* Document extract:
Treace claims that its competition, namely traditional osteotomy, has “up to 78%” recurrence rates, which we view as a highly disingenuous and cherry-picked figure cited from a single outlier study. More recent and comprehensive meta-studies suggest that patients are overwhelmingly satisfied with competing surgeries, and recurrence rates are just 0% to 10%.


What Treace has done better than anyone up to this point is their direct to patient marketing campaigns. Anecdotally, the buzz is that these multimedia campaigns drive patients to offices asking for the Lapiplasty procedure. Is overselling Lapiplasty as a “silver bullet” to patients unethical? Are they in fact overselling it? Not for me to decide. 

They were not the first to enter into DTC campaigns. Most companies have some form of antiquated surgeon finder on their websites for big ticket, indication specific products. Robotic Knee Replacements, Ankle Replacements, and even Hammertoes created the blueprint Treace is using to some degree. Treace has taken DTC marketing to another level in Foot and Ankle and it is obvious that other companies are trying to emulate this strategy today.

One more thing, the negative patient comments from Facebook highlighted in the report can be found in every indication specific Social Media Group or Online Forum. Go find the Ankle Arthritis Groups and review the patients with failed Arthroplasty implants or non-unions of Hindfoot Fusions. All procedures have complications, and the loudest patients are those with outcomes that did not meet their expectations. Are some of the complaints valid? Potentially. Did they all sign consents prior to surgery? Yes.

Surgeon Level

Lapiplasty was created to make bunions more reproducible, and the Lapiplasty System has without a doubt proved a need for a jig system. It can be argued that Treace targets surgeons who do not have the experience, confidence, or prior training to perform a traditional Lapidus procedure well. The job of the Treace sales force is to identify any and all bunion surgeons (high or very low volume) and convert them to their “new gold standard.”

The literature on any surgical procedure can and is skewed all the time by industry to support arguments for or against the efficacy of a desired outcome. White papers and the existence of several industry funded foot and ankle journals exist specifically for this reason. They are supported by most, if not all foot and ankle device companies. No one is exempt.  Surgeons determine which are valid and which are bullshit.
Final Thoughts

Treace has executed a recipe that every company uses. Pump the marketing dollars, load up on MedEd lead by high profile KOL’s, and if the product has market fit, you’ve got a winner. Treace became a $1.2 Billion dollar company in 5 years. The product has raving surgeon fans and it works well for those looking for what it offers. That is genius business acumen accompanied by hard work, good timing, and some luck…capitalism at its finest. 

Focus, which is what Treace has preached since the beginning, may be its downfall. The massive success of Lapiplasty in such a short period of time has lead to scrutiny from competition and as a publicly traded company, investors trying to manipulate the market. I do not know if the fraudulent billing practices are truly going to be an issue for Treace in the future. I do believe it may be time for Treace to expand their portfolio forward as they transition to a W2 sales force to offset the risk and attention brought on by the higher ASP’s. 

The bottom line is that the foot and ankle industry need companies like Treace to continue to innovate and create new markets. If improprieties did in fact occur, Treace and their shareholders will suffer. I hope Treace and other niche trailblazing F&A companies continue to thrive. If more comes from this report or it simply goes away, it is important to realize that the accusations laid against Treace are practices that exist now and have for a long time. Treace has just done it better and it may end up being their downfall.

* Record excerpts:
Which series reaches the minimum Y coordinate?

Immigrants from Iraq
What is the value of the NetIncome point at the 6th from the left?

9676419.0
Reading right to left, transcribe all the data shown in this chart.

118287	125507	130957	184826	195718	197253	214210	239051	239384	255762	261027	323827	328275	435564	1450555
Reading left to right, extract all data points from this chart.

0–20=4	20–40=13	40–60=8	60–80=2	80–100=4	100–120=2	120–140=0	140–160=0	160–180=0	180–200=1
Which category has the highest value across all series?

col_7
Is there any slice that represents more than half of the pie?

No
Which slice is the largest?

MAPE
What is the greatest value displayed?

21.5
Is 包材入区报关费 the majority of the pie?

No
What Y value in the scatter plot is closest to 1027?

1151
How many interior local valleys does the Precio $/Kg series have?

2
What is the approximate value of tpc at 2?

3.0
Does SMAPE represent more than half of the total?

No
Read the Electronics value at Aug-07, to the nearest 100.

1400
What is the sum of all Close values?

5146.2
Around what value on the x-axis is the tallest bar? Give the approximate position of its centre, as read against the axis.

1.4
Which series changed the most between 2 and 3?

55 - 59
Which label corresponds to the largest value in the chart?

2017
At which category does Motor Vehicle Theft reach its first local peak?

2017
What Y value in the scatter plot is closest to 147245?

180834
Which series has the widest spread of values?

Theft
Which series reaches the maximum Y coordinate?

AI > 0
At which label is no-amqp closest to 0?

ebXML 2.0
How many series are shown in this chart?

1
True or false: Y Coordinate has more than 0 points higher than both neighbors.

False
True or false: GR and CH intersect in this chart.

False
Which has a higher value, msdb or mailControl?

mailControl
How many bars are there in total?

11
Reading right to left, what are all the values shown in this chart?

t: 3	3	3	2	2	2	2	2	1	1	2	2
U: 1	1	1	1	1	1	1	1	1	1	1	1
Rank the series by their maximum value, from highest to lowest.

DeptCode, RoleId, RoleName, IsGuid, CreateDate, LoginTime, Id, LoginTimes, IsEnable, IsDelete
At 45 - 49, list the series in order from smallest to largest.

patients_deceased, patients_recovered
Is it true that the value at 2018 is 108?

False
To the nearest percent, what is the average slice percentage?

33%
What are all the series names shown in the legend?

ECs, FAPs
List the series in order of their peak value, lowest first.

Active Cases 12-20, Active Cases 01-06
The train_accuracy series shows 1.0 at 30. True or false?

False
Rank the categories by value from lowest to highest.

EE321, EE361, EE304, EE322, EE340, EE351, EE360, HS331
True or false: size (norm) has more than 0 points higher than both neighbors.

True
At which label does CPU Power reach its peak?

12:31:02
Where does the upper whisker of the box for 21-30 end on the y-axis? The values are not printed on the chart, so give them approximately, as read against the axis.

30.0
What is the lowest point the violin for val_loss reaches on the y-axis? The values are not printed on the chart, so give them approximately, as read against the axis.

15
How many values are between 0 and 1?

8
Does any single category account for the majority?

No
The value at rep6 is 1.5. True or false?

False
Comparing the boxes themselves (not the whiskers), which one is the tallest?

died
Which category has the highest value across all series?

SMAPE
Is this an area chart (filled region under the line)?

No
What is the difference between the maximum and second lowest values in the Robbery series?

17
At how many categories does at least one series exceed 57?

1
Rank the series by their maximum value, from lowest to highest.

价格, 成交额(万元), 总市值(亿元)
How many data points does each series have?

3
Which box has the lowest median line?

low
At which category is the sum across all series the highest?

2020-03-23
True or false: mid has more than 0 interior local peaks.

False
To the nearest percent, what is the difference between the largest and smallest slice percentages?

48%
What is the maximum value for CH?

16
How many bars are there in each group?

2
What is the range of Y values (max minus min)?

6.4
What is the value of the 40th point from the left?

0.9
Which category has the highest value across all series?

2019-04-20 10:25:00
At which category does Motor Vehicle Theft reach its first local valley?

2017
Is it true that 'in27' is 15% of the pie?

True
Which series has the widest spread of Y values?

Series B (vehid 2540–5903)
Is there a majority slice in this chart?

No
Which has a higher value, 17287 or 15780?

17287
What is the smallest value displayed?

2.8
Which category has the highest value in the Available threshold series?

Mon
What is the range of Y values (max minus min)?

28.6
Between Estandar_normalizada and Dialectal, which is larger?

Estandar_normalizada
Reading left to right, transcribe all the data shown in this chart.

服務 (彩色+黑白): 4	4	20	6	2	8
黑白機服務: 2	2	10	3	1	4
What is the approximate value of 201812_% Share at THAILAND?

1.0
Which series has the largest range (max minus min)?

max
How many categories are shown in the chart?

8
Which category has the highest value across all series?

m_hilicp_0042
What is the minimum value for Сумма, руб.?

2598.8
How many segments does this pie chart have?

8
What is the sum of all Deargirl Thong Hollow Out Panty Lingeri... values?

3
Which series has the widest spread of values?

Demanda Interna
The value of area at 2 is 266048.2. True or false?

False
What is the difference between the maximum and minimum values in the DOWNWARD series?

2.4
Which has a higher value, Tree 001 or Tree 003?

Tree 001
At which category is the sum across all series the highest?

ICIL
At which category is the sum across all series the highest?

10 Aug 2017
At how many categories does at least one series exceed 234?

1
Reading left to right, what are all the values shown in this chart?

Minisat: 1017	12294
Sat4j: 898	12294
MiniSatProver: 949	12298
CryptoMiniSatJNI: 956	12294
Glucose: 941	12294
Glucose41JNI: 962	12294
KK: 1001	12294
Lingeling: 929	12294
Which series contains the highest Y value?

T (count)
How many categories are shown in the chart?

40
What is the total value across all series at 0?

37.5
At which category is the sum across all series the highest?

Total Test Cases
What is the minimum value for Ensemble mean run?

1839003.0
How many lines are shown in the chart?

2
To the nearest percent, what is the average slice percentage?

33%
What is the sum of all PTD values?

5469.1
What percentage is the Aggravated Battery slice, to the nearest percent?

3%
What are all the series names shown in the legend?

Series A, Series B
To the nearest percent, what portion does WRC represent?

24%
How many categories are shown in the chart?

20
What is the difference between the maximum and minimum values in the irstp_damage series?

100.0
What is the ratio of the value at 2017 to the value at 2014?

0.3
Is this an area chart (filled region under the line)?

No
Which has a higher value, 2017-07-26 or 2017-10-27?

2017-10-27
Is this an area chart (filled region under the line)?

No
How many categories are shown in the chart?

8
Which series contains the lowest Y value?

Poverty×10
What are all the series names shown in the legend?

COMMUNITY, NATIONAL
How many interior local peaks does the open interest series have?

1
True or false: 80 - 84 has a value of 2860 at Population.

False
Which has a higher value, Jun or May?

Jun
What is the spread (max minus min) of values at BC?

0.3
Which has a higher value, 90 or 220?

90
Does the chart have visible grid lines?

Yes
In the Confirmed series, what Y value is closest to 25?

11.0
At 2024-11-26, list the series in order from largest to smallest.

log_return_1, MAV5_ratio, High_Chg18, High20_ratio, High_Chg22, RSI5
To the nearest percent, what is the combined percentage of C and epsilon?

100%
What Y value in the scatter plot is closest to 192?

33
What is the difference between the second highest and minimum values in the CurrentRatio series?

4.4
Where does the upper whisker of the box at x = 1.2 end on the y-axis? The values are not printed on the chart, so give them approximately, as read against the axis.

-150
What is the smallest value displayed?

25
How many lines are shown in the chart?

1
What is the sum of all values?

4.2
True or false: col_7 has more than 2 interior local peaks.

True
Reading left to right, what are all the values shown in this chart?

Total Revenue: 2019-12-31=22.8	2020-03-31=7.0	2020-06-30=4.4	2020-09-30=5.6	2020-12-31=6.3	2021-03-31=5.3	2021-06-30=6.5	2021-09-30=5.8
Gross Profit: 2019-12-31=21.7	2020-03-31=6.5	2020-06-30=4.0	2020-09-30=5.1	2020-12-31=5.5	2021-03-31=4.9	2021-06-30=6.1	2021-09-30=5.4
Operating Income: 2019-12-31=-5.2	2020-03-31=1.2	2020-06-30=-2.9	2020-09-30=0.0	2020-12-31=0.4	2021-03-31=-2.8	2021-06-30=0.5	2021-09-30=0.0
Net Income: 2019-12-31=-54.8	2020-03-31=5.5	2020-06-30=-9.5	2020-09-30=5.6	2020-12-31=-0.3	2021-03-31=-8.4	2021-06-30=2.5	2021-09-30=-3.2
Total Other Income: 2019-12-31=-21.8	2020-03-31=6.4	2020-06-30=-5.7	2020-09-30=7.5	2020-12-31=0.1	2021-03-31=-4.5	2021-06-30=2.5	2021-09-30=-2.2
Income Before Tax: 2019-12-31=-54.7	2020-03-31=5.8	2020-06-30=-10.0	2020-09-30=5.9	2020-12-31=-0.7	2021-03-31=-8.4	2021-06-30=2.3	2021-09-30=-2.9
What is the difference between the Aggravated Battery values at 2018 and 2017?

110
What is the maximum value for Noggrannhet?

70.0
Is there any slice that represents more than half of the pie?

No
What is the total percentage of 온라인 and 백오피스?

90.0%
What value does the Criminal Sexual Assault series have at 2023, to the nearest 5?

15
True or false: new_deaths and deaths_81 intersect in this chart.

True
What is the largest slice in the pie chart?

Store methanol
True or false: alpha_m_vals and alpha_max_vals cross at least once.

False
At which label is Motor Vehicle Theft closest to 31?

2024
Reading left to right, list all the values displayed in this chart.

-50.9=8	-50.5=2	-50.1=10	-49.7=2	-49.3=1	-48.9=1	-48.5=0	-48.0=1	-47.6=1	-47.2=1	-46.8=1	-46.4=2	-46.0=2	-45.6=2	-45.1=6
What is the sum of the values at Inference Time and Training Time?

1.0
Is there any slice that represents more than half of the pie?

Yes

* Exercise:
In the commentary on Treace, what recurrence rates do the more recent meta-studies suggest for competing surgeries?

* Finished task:
0% to 10%.